The bot seems to recognize the images, but instead of go to "pt.wikipedia.org/Ficheiro:name-of-image.xxx" where they actually are, he retypes the given url of the portal and add the "ficheiro:name-of-image.xxx" part. For example, the first image of the archive must be found at http://pt.wikipedia.org/wiki/Ficheiro:Cutters1.preview.jpg, but instead the bot tries to upload from http://pt.wikipedia.org/wiki/Portal:Anarquia//wiki/ficheiro:cutters1.preview.jpg, what obviously does not work. Here is the result in my terminal: "HTTP Error 404: Not Found"

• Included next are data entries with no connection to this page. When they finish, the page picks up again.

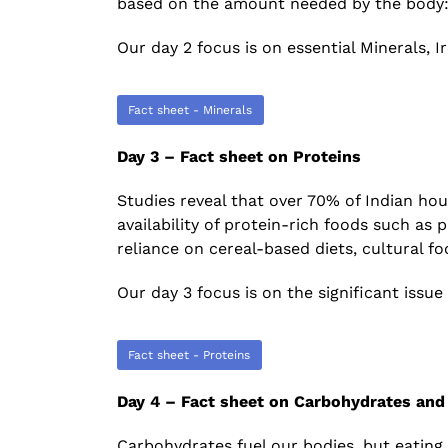
based on the amount needed by the body: M
Our day 2 focus is on essential Minerals, 
Fact sheet - Minerals
Day 3 – Fact sheet on Proteins
Studies reveal that over 70% of Indian h
availability of protein-rich foods such as p
reliance on cereal-based diets, cultural f
Our day 3 focus is on the significant issue 
Fact sheet - Proteins
Day 4 – Fact sheet on Carbohydrates and
Carbohydrates fuel our bodies, but eating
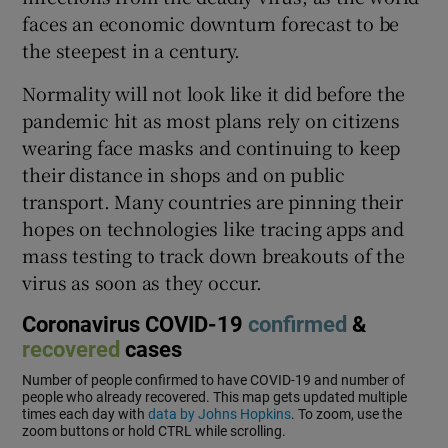
faces an economic downturn forecast to be
the steepest in a century.
Normality will not look like it did before the
pandemic hit as most plans rely on citizens
wearing face masks and continuing to keep
their distance in shops and on public
transport. Many countries are pinning their
hopes on technologies like tracing apps and
mass testing to track down breakouts of the
virus as soon as they occur.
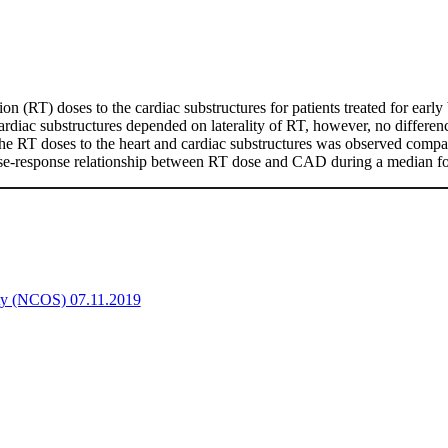
ion (RT) doses to the cardiac substructures for patients treated for earl
rdiac substructures depended on laterality of RT, however, no difference
 the RT doses to the heart and cardiac substructures was observed compa
 dose-response relationship between RT dose and CAD during a median fo
ety (NCOS) 07.11.2019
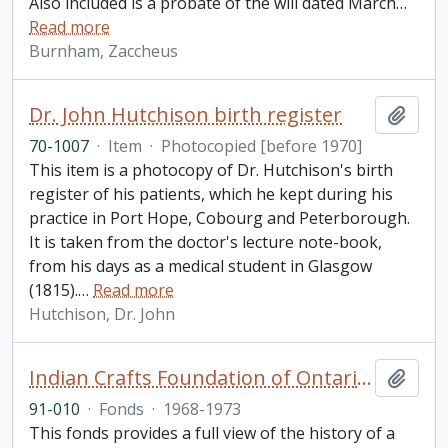
Also included is a probate of the will dated March
…
Read more
Burnham, Zaccheus
Dr. John Hutchison birth register
Add t
70-1007
·
Item
·
Photocopied [before 1970]
This item is a photocopy of Dr. Hutchison's birth
register of his patients, which he kept during his
practice in Port Hope, Cobourg and Peterborough.
It is taken from the doctor's lecture note-book,
from his days as a medical student in Glasgow
(1815).
…
Read more
Hutchison, Dr. John
Indian Crafts Foundation of Ontario fonds
Add t
91-010
·
Fonds
·
1968-1973
This fonds provides a full view of the history of a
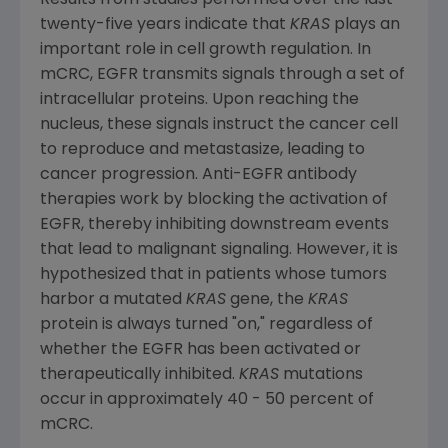
Results from studies performed over the last
twenty-five years indicate that
KRAS
plays an
important role in cell growth regulation. In
mCRC, EGFR transmits signals through a set of
intracellular proteins. Upon reaching the
nucleus, these signals instruct the cancer cell
to reproduce and metastasize, leading to
cancer progression. Anti-EGFR antibody
therapies work by blocking the activation of
EGFR, thereby inhibiting downstream events
that lead to malignant signaling. However, it is
hypothesized that in patients whose tumors
harbor a mutated
KRAS
gene, the
KRAS
protein is always turned "on," regardless of
whether the EGFR has been activated or
therapeutically inhibited.
KRAS
mutations
occur in approximately 40 - 50 percent of
mCRC.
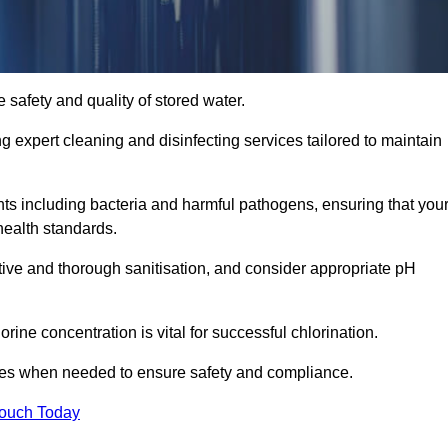
 safety and quality of stored water.
ng expert cleaning and disinfecting services tailored to maintain
s including bacteria and harmful pathogens, ensuring that you
health standards.
tive and thorough sanitisation, and consider appropriate pH
ine concentration is vital for successful chlorination.
ses when needed to ensure safety and compliance.
Touch Today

I'm wondering what should I do to fix it, which script to edit and what change in it, since I am a Python newbie.
Thank you!
* "Ficheiro" is the portuguese equivalent to "file", in this case
estrangeiro estrangeiro@riseup.net wrote:
Hi! First, I do realize that the problem that I'm gonna show you following is probably easy to fix, but, well, I'm not so in to python yet. Second, it appears to me that it is a problem that could affect more people than me, since the task I'm trying to execute is not that uncommon, I think, so if it were fixed it would help... more than one. =)
Here is the deal:
I'm trying to upload all the images from this page:
http://pt.wikipedia.org/wiki/Portal:Anarquia/Acervo_de_imagens
This script was pretty broken. I have fixed this a bit so you can use "-justshown" option to fetch images from your wikipage.
This script does not understand the concept of description pages (it thinks that everything ending in .png and .jpeg is an image), so if you try to use it with "-shown" or without an option it will try to download "/wiki/File:Image.png" description pages too.
Anyway, r9525 should work at least to let you download the images displayed on this page - which is probably what you want.
//Saper
On 09/14/2011 07:57 PM, Marcin Cieslak wrote:
estrangeiro estrangeiro@riseup.net wrote:
Hi! First, I do realize that the problem that I'm gonna show you following is probably easy to fix, but, well, I'm not so in to python yet. Second, it appears to me that it is a problem that could affect more people than me, since the task I'm trying to execute is not that uncommon, I think, so if it were fixed it would help... more than one. =)
Here is the deal:
I'm trying to upload all the images from this page:
http://pt.wikipedia.org/wiki/Portal:Anarquia/Acervo_de_imagens
This script was pretty broken. I have fixed this a bit so you can use "-justshown" option to fetch images from your wikipage.
This script does not understand the concept of description pages (it thinks that everything ending in .png and .jpeg is an image), so if you try to use it with "-shown" or without an option it will try to download "/wiki/File:Image.png" description pages too.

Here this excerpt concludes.